Any "published" work of expression folds into the general society 
in the sense of becoming an integral part of a cultural landscape or identity
within a couple generations (approx 30 years), imo.
This means it is likely that for creators of new works
it will be natural to incorporate part or all of the old work in their own, 
whether deliberately or inadvertantly, and pointless to restrict it.
(Should chat with writers / musicians / cultural anthropologists 
to confirm/refute this off the cuff observation ;))
Therefore, i do not see any reason to extend moral rights,
by which i mean control over use of the work in other works,
longer than about 30 years after initial creation, 
never mind death of anyone.
What about creating a third, historical, right
whereby the original creator gets credited in perpetuity?
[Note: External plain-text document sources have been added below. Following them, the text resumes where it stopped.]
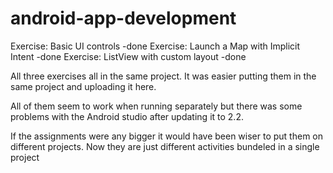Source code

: # android-app-development

Exercise: Basic UI controls -done
Exercise: Launch a Map with Implicit Intent -done
Exercise: ListView with custom layout -done

All three exercises all in the same project. It was easier putting them in the same project and uploading it here.

All of them seem to work when running separately but there was some 
problems with the Android studio after updating it to 2.2.

If the assignments were any bigger it would have been wiser to put them on different projects.
Now they are just different activities bundeled in a single project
>   Moral rights should be separated.  50 years after death is appropriate,
> but only for natural persons which are capable of death.  Corporation
> should not be able to claim moral rights at all, 

Being capable of death should not be the criterion for having inalienable rights.
Human beings and other natural living creatures must have them,
social constructs such as corporations must not - it is a matter of our survival.
The fact that the latter have any rights is a grave error, imo.

> and 'work for hire' (if
> it should exist at all) should only apply to economic rights.  Whether an
> unpublished work can be published in the future should be clearly
> understood as a moral and not economic right, and thus not transferable
> (other than to an estate after death).
[...]
>   Maybe there should be a condition for publishing of unpublished works
> that they may be optionally subjected to tort law.  If a living author
> would have been successfully sued for defamation, then those unpublished
> works should simply be purged and never published.  Having a defamation
> time-bomb capability built into our copyright regime does not seem
> appropriate at all.  Dead authors should not be able to defame!

Whoa there!  if defamation is something settled in civil courts,
it is too weak a criterion.
Unpublished works of dead authors are one of the primary sources of
revelations of wrongdoing, e.g., criminal acts or regimes' human rights abuses,
since they can contain personally embarassing confessions.
Imo, they should ALWAYS be published, or at least publicly archived.